ONE of Scotland's most prestigious late-night venues has had strict conditions put on its casino licence after concerns about disorder.
Police called for a review of the licence at The Corinthian in Glasgow amid concerns of violence within and around the club.
Operators have been allowed to keep the Gambling Act licence, but with stringent conditions over how the venue operates.
They include the provision of an alcohol policy and alcohol awareness training for staff.
The Corinthian will have to have security-industry authorised stewards in place at the entrances to the casino.
Managers will also have to install CCTV in gaming areas. An incident and exclusion log book has to be kept, and information on the venue's management structure is to be given to the licensing board and Police Scotland.
An information-sharing protocol has also to be developed between the casino licence-holders, a subsidiary of Casinos Austria International, and the venue, part of the G1 group.
It is the latest problem in a controversial year for venues operated by Stefan King's G1 which included the Corinthian's hours being cut back after a litany of complaints by police.
Earlier this month it emerged the company lost a discrimination case when two gay disabled men took it to court after they were denied admission to the Polo Lounge, another venue in G1's growing stable.
The firm also made global headlines after installing a two-way mirror in the women's toilets at its Shimmy Club, which saw it lose its licence for a week last summer.

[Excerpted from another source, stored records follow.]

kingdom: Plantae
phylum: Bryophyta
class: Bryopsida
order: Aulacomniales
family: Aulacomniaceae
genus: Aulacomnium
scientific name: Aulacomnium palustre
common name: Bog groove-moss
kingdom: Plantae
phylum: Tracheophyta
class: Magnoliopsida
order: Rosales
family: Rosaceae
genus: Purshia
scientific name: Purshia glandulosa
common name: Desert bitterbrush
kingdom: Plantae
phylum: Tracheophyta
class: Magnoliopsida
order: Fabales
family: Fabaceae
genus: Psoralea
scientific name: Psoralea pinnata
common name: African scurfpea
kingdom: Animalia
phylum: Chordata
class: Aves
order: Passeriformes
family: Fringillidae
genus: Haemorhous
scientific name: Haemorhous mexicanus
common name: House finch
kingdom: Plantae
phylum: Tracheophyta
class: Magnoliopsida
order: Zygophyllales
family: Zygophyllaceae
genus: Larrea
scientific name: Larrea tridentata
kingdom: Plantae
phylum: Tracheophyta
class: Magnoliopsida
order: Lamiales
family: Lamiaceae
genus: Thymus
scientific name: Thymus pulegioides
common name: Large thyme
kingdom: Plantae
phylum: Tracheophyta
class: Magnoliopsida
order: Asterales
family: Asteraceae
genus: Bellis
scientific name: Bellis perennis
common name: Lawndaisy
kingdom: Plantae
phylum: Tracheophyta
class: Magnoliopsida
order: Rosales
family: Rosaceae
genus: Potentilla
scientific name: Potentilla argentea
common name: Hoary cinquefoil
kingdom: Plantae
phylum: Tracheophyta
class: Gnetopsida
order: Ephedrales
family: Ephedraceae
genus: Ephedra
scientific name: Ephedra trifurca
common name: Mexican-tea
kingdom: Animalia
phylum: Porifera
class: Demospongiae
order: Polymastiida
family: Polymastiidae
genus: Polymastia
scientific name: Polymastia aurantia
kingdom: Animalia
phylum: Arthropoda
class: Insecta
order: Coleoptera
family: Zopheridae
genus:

A Police Scotland document submitted to the Greater Glasgow licencing board revealed that between February 10, 2013 and February 12, 2014, there were 222 police incidents recorded within or directly outside The Corinthian on Ingram Street.
Lawyers for The Corinthian had previously claimed that was a "gross exaggeration".
Of those incidents 90 were reported between 3am and 6am and resulted in 29 arrests.
The document said none of those crimes and offences took place within specific casino areas but were as a result of "excessive intoxication and/or alcohol fuelled violence within the bar areas of the premises or in the immediate locality of the doors".
The Police Scotland submission went on: "There has been a persistent problem with disorder and criminality associated with this casino.
"The Chief Constable is concerned that this casino has problems caused by significant levels of intoxication.
"With reference to the guidelines for licensing authorities … there is concern that patrons might be unable to make an informed or balanced decision about gambling due to substance misuse relating to alcohol or drugs.
"It is clear that there is a conflict between the nature of these premises operating for an extended period (11pm to 6am daily except Sunday) for the sale and supply of alcohol, coupled with the numbers of intoxicated individuals coming to the police attention, and the operation of the venue where the principal description of the premises is that of a 'casino' premises."
The Police Scotland document said representatives of G1 attended a meeting in March with police to discuss recent incidents including the rape of a patron.
They said a series of proposals were put to G1 to prevent further incidents and to improve the safety of clients and staff. But "disappointingly" G1 was unable to agree to the recommendations.
Nobody was available to comment from G1.